Jalaiah, who served as municipal chairman during the British regime, was responsible for getting a college for women in Guntur. It was the second exclusive higher educational institution for women in the composite state of Madras (Andhra and Tamil Nadu).
“Jalaiah, a school pass out, was a smart politician. He spent many sleepless nights to achieve the college for Guntur. Knowing fully well that it is difficult to get the college to a small town like Guntur, Jalaiah played his cards well. He met district collector Hope’s wife and put forward a resolution cleared by the civic body to open an educational institution for women in her name and requested her to grant permission,” recalled Dr DAR Subramanyam, former principal, TJPS college.

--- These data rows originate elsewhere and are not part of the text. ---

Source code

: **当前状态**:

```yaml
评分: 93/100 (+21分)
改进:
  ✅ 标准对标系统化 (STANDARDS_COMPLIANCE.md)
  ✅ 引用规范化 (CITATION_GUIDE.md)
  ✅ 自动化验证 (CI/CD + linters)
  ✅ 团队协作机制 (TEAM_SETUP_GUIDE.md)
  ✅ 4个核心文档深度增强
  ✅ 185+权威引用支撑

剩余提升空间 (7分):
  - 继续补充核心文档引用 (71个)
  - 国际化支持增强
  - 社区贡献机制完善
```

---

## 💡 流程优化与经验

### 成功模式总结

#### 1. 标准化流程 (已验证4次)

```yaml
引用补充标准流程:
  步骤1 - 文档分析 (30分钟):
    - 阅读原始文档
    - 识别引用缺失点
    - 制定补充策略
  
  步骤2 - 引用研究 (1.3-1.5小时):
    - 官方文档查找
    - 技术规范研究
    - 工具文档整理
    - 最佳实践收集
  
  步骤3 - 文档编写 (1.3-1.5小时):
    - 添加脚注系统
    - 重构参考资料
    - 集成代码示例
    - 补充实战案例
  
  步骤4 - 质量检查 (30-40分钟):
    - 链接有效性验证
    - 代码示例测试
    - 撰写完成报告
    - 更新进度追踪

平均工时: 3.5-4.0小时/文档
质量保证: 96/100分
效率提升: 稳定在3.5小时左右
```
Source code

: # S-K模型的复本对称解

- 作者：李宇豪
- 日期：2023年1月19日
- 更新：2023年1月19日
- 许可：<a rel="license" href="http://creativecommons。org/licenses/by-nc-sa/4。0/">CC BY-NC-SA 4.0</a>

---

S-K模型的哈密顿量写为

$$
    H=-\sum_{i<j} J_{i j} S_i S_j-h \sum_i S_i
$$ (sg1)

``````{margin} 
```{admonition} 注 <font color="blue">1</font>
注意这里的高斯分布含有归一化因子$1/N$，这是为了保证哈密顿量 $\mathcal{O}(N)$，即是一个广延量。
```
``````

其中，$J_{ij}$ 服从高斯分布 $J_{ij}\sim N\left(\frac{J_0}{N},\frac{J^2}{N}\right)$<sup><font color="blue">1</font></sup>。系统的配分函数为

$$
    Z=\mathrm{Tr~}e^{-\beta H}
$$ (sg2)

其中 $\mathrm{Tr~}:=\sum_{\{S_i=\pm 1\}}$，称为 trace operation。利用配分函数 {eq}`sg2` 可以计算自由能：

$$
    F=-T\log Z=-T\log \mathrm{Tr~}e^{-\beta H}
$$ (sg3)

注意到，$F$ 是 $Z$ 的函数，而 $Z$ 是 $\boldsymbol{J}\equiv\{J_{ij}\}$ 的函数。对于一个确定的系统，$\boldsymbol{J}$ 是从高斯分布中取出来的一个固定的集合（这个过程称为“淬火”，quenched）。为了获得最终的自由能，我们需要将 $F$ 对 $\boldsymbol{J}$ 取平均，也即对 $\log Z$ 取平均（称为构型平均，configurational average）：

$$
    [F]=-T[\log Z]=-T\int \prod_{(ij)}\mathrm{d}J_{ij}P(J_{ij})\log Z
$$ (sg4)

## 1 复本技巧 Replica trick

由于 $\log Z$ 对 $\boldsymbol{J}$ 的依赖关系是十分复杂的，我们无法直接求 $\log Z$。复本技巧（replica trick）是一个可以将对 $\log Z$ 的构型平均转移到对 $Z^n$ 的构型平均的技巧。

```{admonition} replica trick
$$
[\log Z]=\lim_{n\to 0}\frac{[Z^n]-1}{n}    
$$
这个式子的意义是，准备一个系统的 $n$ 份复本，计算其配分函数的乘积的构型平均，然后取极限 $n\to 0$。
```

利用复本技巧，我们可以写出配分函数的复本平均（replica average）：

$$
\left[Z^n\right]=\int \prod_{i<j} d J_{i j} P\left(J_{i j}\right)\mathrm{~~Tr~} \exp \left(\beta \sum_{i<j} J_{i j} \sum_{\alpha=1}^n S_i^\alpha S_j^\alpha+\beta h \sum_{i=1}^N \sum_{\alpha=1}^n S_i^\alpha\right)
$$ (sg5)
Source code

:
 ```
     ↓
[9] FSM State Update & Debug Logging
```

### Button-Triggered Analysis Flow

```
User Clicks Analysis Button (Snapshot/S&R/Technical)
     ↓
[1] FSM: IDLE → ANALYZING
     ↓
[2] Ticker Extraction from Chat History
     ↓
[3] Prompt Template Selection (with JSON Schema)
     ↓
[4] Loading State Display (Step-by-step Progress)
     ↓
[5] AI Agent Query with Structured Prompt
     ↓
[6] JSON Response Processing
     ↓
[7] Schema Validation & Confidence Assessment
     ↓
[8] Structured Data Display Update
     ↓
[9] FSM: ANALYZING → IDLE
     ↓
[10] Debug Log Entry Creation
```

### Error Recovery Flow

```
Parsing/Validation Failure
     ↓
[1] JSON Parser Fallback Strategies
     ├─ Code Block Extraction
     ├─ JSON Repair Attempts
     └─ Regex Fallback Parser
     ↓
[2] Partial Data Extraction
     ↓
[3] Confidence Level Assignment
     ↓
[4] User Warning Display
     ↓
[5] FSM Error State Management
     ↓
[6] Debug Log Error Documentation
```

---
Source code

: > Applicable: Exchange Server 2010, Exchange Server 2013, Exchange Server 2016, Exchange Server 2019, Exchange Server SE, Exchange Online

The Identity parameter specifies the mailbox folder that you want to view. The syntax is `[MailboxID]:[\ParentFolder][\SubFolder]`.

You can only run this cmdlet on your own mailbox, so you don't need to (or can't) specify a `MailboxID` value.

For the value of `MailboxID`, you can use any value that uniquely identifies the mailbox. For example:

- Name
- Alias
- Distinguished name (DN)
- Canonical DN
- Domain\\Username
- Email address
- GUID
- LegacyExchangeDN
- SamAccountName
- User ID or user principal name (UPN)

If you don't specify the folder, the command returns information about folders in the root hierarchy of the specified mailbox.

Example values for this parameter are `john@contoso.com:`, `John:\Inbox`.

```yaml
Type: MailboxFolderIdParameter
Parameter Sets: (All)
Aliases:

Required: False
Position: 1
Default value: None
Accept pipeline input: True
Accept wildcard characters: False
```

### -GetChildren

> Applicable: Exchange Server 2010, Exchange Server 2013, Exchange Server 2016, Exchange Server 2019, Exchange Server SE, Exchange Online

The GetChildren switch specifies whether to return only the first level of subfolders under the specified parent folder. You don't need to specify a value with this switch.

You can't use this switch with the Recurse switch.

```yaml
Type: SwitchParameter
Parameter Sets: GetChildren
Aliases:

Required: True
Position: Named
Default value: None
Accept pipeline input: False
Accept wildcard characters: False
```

Floored by Jalaiah’s proposal, the lady prevailed upon her husband and got the government to open the college for women within no time, he said. The college was initially named as Lady Hope Women’s college when it was set up in 1942. Till then, the lone women’s college was in Madras (now Chennai). Post-independence, the Guntur college was renamed as Government Women’s College, he said.
Guntur Women’s College has helped many students from AP to pursue higher education dreams in last 75 years. Jalaiah also served as Guntur city legislator between 1955-62. He was a member of both senate and syndicate of Andhra University. He also founded TJPS degree college in the city in 1971.
“During the golden jubilee celebrations of the college held in 1994-95, then principal Dr Sarada and many former teachers like us requested the government to rename the college as Tellakula Jalaiah memorial Government Women’s College as a mark of respect to the leader. But the TDP government did not approve it,” said a retired teacher.